The Hunger Games- Genuinely awful. This is the type of film that reminds me why teenagers are still developing their taste. Bad dialogue, mopey “acting” substituting as grim resolve and dull situations made this one of the more painful exercises in futility I’ve suffered through in years.

Amazing Spider-Man- Embarrassingly bad. As far as I was concerned, there was no need to reboot a franchise that was working, but since Sam Raimi and Tobey Maguire wanted an extra year to develop a quality Spidey flick, the studio stupidly chose to green light this abortion. Spidey for the “Twilight” degeneration, this film features a mopey Peter Parker with a soap opera level backstory and some of the cheapest-looking visual effects I’ve seen since the Scorpion King in “The Mummy Returns.”

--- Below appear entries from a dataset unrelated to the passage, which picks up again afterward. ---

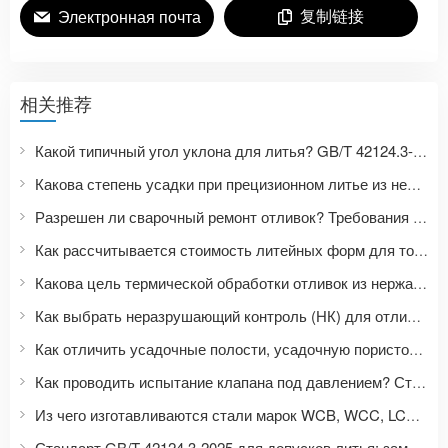
复制链接
Электронная почта
相关推荐
Какой типичный угол уклона для литья? GB/T 42124.3-2025 Таблица углов уклона для литья по выплавляемым моделям.
Какова степень усадки при прецизионном литье из нержавеющей стали? Методы учета усадки в форме и компенсации размеров.
Разрешен ли сварочный ремонт отливок? Требования к ремонту, термообработке и контролю качества отливок, изготовленных под давлением.
Как рассчитывается стоимость литейных форм для точного литья? Это включает в себя изготовление форм, прототипирование, срок службы форм и затраты на серийное производство.
Какова цель термической обработки отливок из нержавеющей стали? В чем заключаются различия в термообработке нержавеющих сталей марок 304, 316L и 2205?
Как выбрать неразрушающий контроль (НК) для отливок? КТ, МТ, УЗК, РТ: область применения и требования к приемке.
Как отличить усадочные полости, усадочную пористость, воздушные полости, песчаные отверстия и трещины в отливках?
Как проводить испытание клапана под давлением? Стандарты для проверки герметичности водяного зазора в корпусе, герметичности уплотнений и наличия утечек.
Из чего изготавливаются стали марок WCB, WCC, LCB и LCC? Сравнение стандартов марок литой стали ASTM, GB, EN и JIS.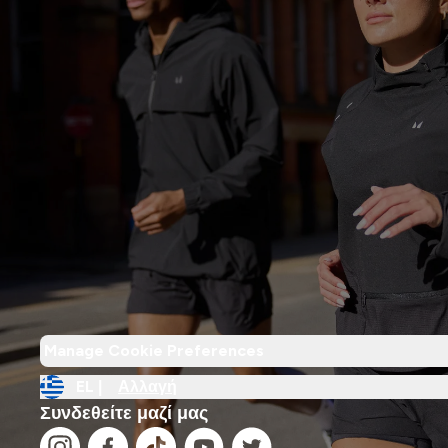
Manage Cookie Preferences
EL |
Αλλαγή
Συνδεθείτε μαζί μας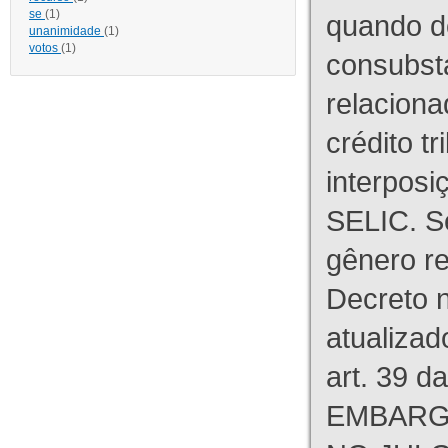
se
(1)
quando d
unanimidade
(1)
votos
(1)
consubst
relaciona
crédito tr
interpos
SELIC. S
gênero re
Decreto n
atualizad
art. 39 d
EMBARG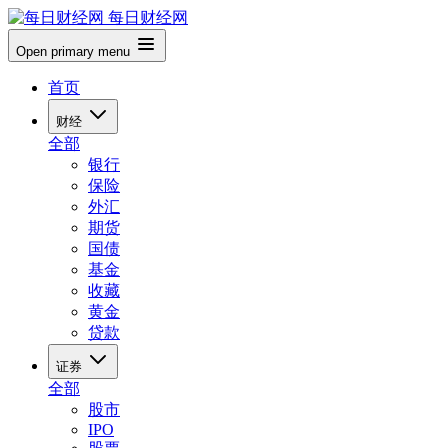
每日财经网
Open primary menu
首页
财经
全部
银行
保险
外汇
期货
国债
基金
收藏
黄金
贷款
证券
全部
股市
IPO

The Bourne Legacy- Very good. Not as good as the Greengrass/Damon films, but the same screenwriter from those films wrote and directed this one with a mostly positive pay-off. Kudos to him for creating a separate yet equally interesting concept running concurrent with the events of the third film. It’s a bit draggy and confusing in the beginning, but once the film finds its legs, it’s one helluva ride!

Skyfall- Absolute drivel. I was never keen on the reboot to begin with, but "Casino Royale" turned out to be an astoundingly good film. Then "A Quantum of Solace" showed me what happens when idiots run the show. Now "Skyfall" comes along and reveals how little there is left to say in a Bond film. Featuring a screenplay that felt as if it was written by fifteen different teams of writers who never met or compared notes, this garbage pile lurches along from uninspired scene after scene until a pathetically awful conclusion ripped out of "Witness" with Harrison Ford. It's so poorly structured, that a scene at the end that should have held emotional relevance resulted in a shrug from me. I have now officially lost interest in Daniel Craig's Bond films. 

Lincoln- Very good. Still, it could have been better. And had Spielberg not been the director, it probably would have been. I’ve always seen Speilberg as a superficial director whose skills in creating suspense are not useful when doing character studies. His historical films have been at best uneven and, at worst, “Schindler’s List.” Daniel Day-Lewis is excellent and Sally Field does well with what she’s given. It’s the acting that makes this rather static film move.

The Avengers- Excellent. I’m not just saying that as a fanboy, either. This was a film that could have easily not lived up to the hype, but it exceeded it. The characters are well-represented, the dialogue is crisp and serves the plot rather than hampering it like the awful lines uttered in the Spider-Man reboot, and the action is phenomenal.

John Carter- Great. An underrated adaptation of a difficult novel, this film was unfairly maligned because of its budget. It’s the first thing I’ve seen in years that made me feel the way I felt when I first saw Star Wars. Even the JJ Abrams Star Trek didn’t do that.

Taken 2- Painfully awful. To be fair, repeated viewing of “Taken” the first reveal it to be a deeply flawed film with little redeeming quality beyond its star and subject matter. But compared to its sequel, the first one is a masterpiece. Taken 2 pushes the concept of kidnapping to its illogical extremes and actually has the daughter running around Turkey tossing live grenades onto rooftops so Super-Liam can direct her to where he’s being held prisoner. The fight scenes are stiff and geriatric feeling and the climax between Neeson and the main bad guy is so abrupt, I literally missed it. Terrible, terrible movie that I feel dumber for having watched.

Ghostrider: Spirit of Vengeance- Meh. I didn’t have a problem with the first one, so the idea of a revamped sequel was lost on me. Yes, Johnny Blaze is darker and crazier in this one, but the story feels rushed and all the cool setup gets lost in asides showing how crazy and evil the title character is.

Total Recall- Forgettable. Instantly forgettable. I’ve never seen a more disposable remake. I used to have a strong dislike for the Schwarzenegger original, but that one at least had feeling behind it. The remake feels cold, functional and serviceable at best.
Django Unchained- This was the one film, other than the "Avengers," I'd been waiting for. It was also the perfect way to close out the year, following the dreadfulness of Bond and the whitewashed classroom boredom of "Lincoln." The writing, the directing, the acting are all perfect, Tarrantino once more showing that he exists in a world of quality filmmaking quie separate from most of his peers. Best movie of the year.